Here’s why I’m like a dude:

1. I like to drink beer and belch really loudly. (Iwanski can attest to this.)

2. I like to watch sports. Okay, so I don’t know players’ names like most sport enthusiasts, but I like to cheer with the best of them. I especially like cheering for the Bulls, the Cubs, and the Bears…and cheering against the Green Bay Packers. (Having lived 25 years in Wisconsin, I was a Packer fan until I got sick of all the hype surrounding the team. People up there literally worship the Packers. There is an actual book called “Leap of Faith: God Must Be a Packer Fan.” Seriously.)

3. I notice and comment on women’s cleavage when it’s particularly—err, noticeable. (Iwanski can also attest to this. Often I notice the large cleavage before he does and point it out to him. He is very grateful to me when I do that.)

4. I like watching stupid comedies where the humor is all about people getting hit in the crotch and stuff like that.

Here’s why I’m like a chick:

1. I like to watch love stories, no matter how unrealistic they are. (The Lake House comes to mind. I absolutely loved that movie.)

2. I like to talk on the phone with my girlfriends and analyze and overanalyze every conversation with everybody I’ve come into contact with in the past week.

3. I loved the Sex In The City movie and cried several times during it.

4. I can cry at the drop of a hat.

5. I obsess about losing weight but refuse to give up chocolate or wine.

6. I dream about being a Mommy someday.


Hmmm…I just noticed that the chick list contains the words “overanalyze,” “cry” and “obsess,” while the dude list contains the words “beer,” “sports,” and “comedies.”

God, being a dude must be like heaven.
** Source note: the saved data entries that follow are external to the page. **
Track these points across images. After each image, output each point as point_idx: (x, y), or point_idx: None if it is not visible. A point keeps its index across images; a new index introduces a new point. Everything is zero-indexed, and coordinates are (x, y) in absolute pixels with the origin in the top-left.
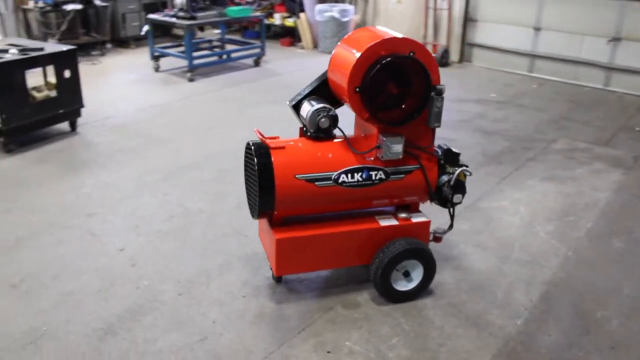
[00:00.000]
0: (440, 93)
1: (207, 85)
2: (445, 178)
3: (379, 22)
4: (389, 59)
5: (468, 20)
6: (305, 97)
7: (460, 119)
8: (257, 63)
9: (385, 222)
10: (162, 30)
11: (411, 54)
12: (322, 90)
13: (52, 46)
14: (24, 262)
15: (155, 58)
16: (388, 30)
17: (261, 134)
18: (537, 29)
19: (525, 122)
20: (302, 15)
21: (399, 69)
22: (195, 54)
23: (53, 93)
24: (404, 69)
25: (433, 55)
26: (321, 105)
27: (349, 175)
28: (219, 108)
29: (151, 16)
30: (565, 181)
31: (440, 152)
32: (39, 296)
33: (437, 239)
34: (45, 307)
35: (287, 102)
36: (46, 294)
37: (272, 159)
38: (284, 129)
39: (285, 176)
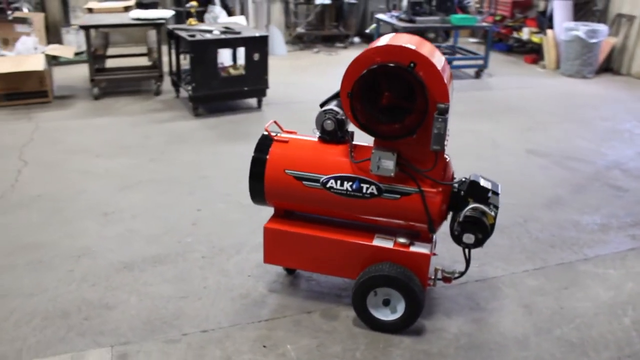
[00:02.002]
0: (442, 113)
1: None
2: (470, 213)
3: None
4: (375, 66)
5: None
6: (333, 98)
7: None
8: (477, 75)
9: (379, 242)
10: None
11: (411, 64)
12: None
13: (248, 32)
14: (126, 200)
15: None
16: (414, 39)
17: (279, 126)
18: None
19: None
20: (549, 32)
21: (399, 80)
22: None
23: (242, 71)
24: (403, 81)
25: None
26: (333, 107)
27: (339, 182)
28: None
29: (378, 16)
30: None
31: (459, 183)
32: (112, 226)
33: (446, 279)
34: (110, 235)
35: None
36: (117, 226)
37: (270, 150)
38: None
39: (275, 169)
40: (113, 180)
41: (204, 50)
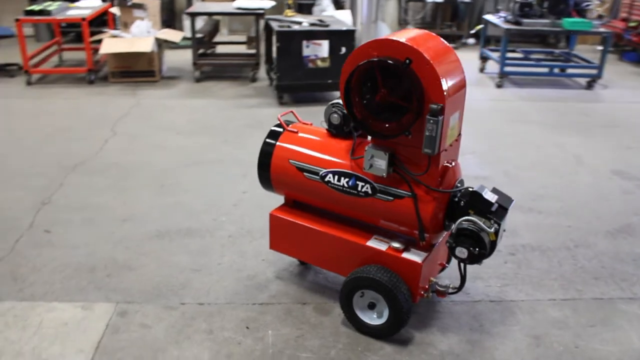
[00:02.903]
0: (434, 114)
1: (511, 94)
2: (464, 225)
3: None
4: (365, 61)
5: None
6: None
7: None
8: (589, 85)
9: (373, 243)
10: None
11: (407, 61)
12: None
13: (337, 26)
14: (185, 176)
15: (483, 59)
16: (421, 35)
17: (296, 116)
18: None
19: None
20: None
21: (394, 77)
22: (516, 62)
23: (327, 64)
24: (398, 78)
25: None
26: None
27: (336, 177)
28: (491, 119)
29: (486, 16)
30: None
31: (460, 193)
32: (163, 198)
33: (439, 293)
34: (158, 205)
35: None
36: (168, 198)
37: (279, 139)
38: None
39: (281, 158)
40: (182, 156)
41: (289, 41)
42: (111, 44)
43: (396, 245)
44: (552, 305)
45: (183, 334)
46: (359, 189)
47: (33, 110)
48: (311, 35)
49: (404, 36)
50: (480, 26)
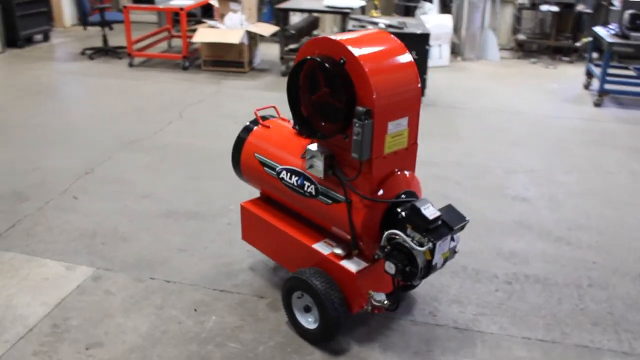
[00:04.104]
0: (359, 117)
1: (606, 114)
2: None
3: None
4: (301, 59)
5: None
6: None
7: None
8: None
9: (318, 246)
10: None
11: (341, 61)
12: None
13: (413, 29)
14: (221, 163)
15: (589, 75)
16: (374, 36)
17: (277, 112)
18: None
19: None
20: None
21: (330, 77)
22: (622, 79)
23: None
24: (332, 78)
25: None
26: None
27: (289, 174)
28: (566, 139)
29: (595, 28)
30: None
31: (400, 204)
32: (191, 182)
33: (375, 308)
34: (182, 187)
35: None
36: (194, 182)
37: (251, 132)
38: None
39: (249, 151)
40: (230, 143)
41: None
42: (204, 33)
43: (338, 251)
44: (522, 344)
45: (136, 305)
46: (305, 188)
47: (123, 89)
48: None
49: (348, 36)
50: (588, 39)
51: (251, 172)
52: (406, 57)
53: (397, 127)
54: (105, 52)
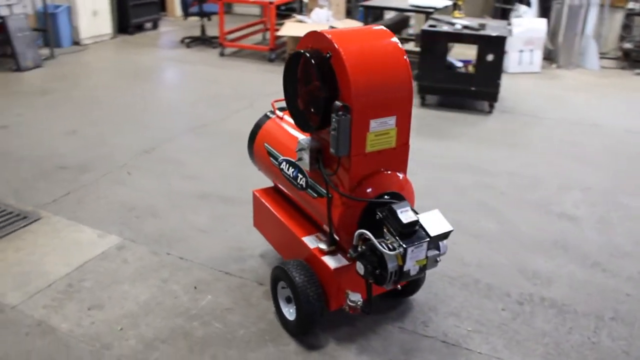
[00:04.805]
0: (337, 111)
1: None
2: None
3: None
4: (293, 52)
5: None
6: None
7: None
8: None
9: (307, 239)
10: None
11: (327, 55)
12: None
13: (490, 31)
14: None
15: None
16: (365, 29)
17: None
18: None
19: None
20: None
21: (318, 70)
22: None
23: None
24: (319, 71)
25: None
26: None
27: (287, 165)
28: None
29: None
30: None
31: (378, 205)
32: (237, 168)
33: (350, 308)
34: (227, 171)
35: None
36: (241, 169)
37: (266, 123)
38: None
39: (260, 140)
40: None
41: (433, 41)
42: (290, 27)
43: (322, 246)
44: None
45: (144, 276)
46: (298, 180)
47: (209, 77)
48: (457, 37)
49: (338, 31)
50: None
51: (261, 160)
52: (399, 57)
53: (381, 125)
54: (202, 41)
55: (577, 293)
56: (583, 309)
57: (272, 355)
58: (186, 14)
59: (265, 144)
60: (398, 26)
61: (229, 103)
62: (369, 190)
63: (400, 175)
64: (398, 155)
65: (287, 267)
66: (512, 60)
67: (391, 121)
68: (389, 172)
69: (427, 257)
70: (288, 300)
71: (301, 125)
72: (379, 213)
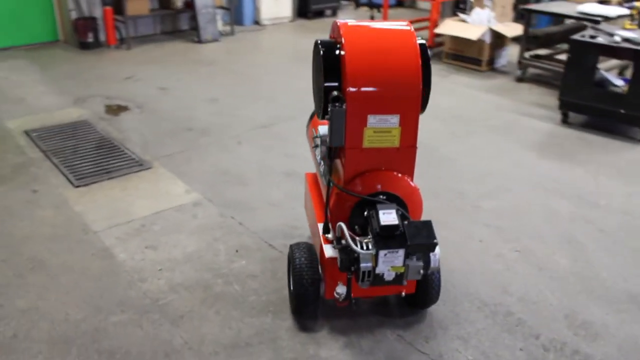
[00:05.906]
0: (334, 101)
1: None
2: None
3: None
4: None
5: None
6: None
7: None
8: None
9: (322, 224)
10: None
11: (337, 46)
12: None
13: None
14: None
15: None
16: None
17: None
18: None
19: None
20: None
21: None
22: None
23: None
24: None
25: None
26: None
27: (317, 150)
28: None
29: None
30: None
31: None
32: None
33: (335, 300)
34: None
35: None
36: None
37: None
38: None
39: (313, 124)
40: None
41: (581, 53)
42: (448, 25)
43: (328, 235)
44: None
45: (201, 231)
46: (320, 167)
47: None
48: (610, 50)
49: (356, 24)
50: None
51: (310, 143)
52: (411, 59)
53: (381, 122)
54: None
55: (622, 355)
56: None
57: (266, 325)
58: (357, 4)
59: (313, 129)
60: (566, 34)
61: None
62: (363, 186)
63: (405, 179)
64: (402, 157)
65: (294, 248)
66: None
67: (394, 120)
68: (389, 171)
69: (406, 265)
70: None
71: (318, 113)
72: (366, 210)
They just don’t know how lucky they are.

5 comments:

Anonymous said...

so, does that make Iwanski half gay?

LP Cards Fan said...

And we can pee standing up. It really is a nice life.

Miss Healthypants said...

Anonymous--doesn't it make ME half gay? *LOL* Actually, according to a friend of ours who's gay, Iwanski is the straightest guy he's ever met--no gay-dar there! :)

LP Cards Fan--you are LUCKY!!!! :)

Citymouse said...

I can relate!

Unknown said...

Wow, you are much like my dear spouse. She has many of those beer belching, cleavage noticing qualities man qualities. Now if I could get her to watch a baseball game.